Both the Pfizer-BioNTech and Moderna experimental two-dose vaccines appear to be highly effective using the brand-new messenger RNA, or mRNA technology. Neither were made with the coronavirus itself, so no one could catch COVID-19 from them.

Instead, they were made from a synthetic version of genetic code that can program someone’s cells to produce copies of a fragment of the virus. When that happens, the fragment causes the immune system to go on the attack in case the real virus intrudes.

The Pfizer-BioNTech vaccine has received some level of approval in about 15 nations, including emergency authorization use in Bahrain, Britain, Canada and the United States, where it has begun to be administered to health care workers and high-risk populations. It is considered an unlicensed product, suitable for temporary use, because the benefits are seen as outweighing the risks due to the pandemic.

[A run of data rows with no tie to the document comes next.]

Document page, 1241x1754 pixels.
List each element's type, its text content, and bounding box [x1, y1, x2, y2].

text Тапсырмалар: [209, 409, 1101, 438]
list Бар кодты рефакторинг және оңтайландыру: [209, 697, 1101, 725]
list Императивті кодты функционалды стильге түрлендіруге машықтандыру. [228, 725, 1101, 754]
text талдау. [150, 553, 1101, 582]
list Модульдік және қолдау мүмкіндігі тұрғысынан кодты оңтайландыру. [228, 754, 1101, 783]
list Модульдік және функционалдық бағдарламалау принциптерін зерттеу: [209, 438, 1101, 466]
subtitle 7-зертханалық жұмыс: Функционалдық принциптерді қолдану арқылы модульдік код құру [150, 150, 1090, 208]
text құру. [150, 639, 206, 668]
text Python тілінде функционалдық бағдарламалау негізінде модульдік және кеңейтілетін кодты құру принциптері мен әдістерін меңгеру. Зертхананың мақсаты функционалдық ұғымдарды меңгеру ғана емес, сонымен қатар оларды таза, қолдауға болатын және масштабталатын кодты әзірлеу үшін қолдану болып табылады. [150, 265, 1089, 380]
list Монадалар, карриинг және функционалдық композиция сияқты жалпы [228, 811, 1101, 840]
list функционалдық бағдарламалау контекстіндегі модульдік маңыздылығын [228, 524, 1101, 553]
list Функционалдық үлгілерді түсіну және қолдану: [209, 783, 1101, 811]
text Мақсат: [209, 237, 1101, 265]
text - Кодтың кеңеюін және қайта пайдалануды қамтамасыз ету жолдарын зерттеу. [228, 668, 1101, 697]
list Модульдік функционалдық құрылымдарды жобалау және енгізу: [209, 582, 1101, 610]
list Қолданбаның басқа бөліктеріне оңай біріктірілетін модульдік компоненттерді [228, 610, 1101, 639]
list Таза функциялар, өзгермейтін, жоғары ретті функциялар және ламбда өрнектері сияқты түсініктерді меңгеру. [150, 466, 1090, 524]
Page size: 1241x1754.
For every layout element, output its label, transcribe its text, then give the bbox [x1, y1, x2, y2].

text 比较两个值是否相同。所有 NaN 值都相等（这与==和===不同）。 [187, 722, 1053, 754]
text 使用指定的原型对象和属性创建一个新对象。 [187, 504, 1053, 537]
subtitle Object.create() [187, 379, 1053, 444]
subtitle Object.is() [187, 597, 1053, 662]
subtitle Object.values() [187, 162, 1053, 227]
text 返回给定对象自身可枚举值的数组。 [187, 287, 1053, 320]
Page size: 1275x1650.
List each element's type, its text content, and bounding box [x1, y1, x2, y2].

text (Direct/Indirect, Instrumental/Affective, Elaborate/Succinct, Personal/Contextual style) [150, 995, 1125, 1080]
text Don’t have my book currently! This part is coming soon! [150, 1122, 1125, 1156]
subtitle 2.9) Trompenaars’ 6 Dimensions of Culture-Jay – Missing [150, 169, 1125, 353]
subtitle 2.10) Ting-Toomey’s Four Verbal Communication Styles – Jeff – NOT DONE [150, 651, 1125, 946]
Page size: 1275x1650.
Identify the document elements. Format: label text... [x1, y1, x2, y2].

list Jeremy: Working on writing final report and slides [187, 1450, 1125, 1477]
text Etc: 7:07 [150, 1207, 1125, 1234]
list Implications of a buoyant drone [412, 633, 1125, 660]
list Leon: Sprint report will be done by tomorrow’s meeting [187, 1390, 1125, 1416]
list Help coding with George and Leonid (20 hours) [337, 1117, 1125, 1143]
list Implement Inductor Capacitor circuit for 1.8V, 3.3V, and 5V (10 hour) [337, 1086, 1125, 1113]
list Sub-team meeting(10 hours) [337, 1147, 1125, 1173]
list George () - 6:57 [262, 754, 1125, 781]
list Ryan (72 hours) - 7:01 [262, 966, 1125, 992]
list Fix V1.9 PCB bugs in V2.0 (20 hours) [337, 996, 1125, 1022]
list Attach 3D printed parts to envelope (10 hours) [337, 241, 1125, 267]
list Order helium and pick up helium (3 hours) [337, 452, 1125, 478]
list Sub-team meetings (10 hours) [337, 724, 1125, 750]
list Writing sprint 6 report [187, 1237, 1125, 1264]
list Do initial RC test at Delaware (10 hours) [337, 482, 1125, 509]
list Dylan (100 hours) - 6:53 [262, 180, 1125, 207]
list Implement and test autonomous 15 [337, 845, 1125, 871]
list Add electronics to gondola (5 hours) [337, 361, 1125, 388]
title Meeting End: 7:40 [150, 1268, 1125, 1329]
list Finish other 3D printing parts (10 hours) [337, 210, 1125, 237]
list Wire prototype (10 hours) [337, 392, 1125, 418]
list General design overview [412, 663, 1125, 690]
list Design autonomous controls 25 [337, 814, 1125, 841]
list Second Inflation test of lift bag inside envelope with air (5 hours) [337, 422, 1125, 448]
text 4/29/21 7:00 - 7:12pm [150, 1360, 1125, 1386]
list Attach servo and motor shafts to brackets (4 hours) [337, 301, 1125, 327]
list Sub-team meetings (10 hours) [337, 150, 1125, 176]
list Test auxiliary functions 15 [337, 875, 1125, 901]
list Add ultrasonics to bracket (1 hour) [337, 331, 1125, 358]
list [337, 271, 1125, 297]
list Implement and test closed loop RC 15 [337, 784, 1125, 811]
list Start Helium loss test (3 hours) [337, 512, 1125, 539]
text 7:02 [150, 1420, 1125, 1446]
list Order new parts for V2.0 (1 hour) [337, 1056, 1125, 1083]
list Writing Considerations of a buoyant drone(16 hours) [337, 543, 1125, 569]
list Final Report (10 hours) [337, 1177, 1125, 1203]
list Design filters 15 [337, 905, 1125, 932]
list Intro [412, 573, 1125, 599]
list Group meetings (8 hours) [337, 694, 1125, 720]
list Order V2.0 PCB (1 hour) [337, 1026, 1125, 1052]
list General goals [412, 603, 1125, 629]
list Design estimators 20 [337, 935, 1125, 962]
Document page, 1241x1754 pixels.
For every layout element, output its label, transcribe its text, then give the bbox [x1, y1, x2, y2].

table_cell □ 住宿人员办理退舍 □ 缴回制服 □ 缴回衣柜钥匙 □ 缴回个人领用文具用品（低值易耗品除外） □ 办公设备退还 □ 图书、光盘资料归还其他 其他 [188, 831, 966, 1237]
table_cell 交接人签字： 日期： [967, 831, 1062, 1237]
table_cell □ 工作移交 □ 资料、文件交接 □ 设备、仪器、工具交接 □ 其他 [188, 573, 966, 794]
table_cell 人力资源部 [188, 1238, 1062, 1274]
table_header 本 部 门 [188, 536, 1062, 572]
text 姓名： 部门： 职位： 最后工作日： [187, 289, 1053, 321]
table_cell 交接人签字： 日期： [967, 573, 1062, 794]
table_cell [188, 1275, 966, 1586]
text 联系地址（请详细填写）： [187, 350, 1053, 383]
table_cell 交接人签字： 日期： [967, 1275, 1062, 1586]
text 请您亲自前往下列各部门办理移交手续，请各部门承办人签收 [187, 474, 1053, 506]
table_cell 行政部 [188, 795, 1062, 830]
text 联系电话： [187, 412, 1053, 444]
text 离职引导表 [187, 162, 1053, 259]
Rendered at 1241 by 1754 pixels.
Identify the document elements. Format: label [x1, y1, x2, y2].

In Switzerland, there is no legal basis for emergency authorization, so its regulators approved it in a normal but fast-tracked licensing process. Drug makers are obliged to keep providing foll0w-up data so regulators can find any more side effects and how long the vaccines last.

BioNTech and Pfizer offered 400 million doses to E.U. officials, who pre-ordered only half that amount with an option for 100 million more. That means more doses of the vaccine or others will be needed to immunize all of the E.U.'s 450 million inhabitants.

The World Health Organization’s director-general, Tedros Adhanom Ghebreyesus, has repeatedly said the breakneck speed with which the coronavirus vaccines have been developed is greatly encouraging, but it will still take a full range of tools such as tests, diagnostics and treatments to stop a virus that has infected 76.9 million people and killed 1.69 million people worldwide.